Saved entries>

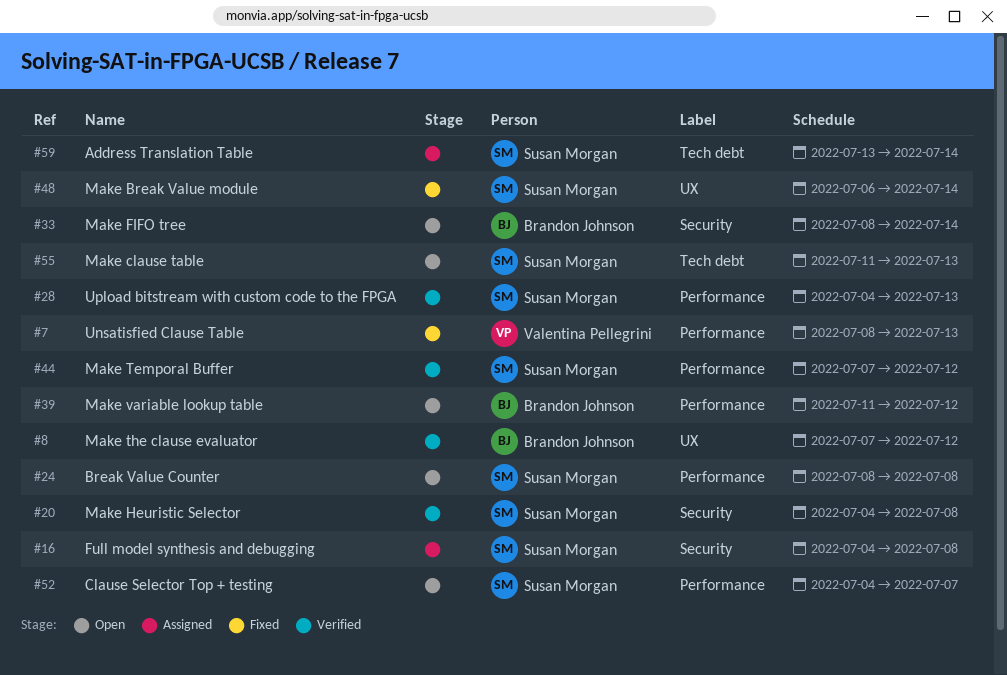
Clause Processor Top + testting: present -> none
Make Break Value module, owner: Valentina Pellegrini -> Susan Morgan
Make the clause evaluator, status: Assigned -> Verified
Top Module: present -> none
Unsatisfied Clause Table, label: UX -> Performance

Instruction> Leaving out the pictures, repeat all the entries exactly as they stand.

Exercise response>
Clause Processor Top + testting: present -> none
Make Break Value module, owner: Valentina Pellegrini -> Susan Morgan
Make the clause evaluator, status: Assigned -> Verified
Top Module: present -> none
Unsatisfied Clause Table, label: UX -> Performance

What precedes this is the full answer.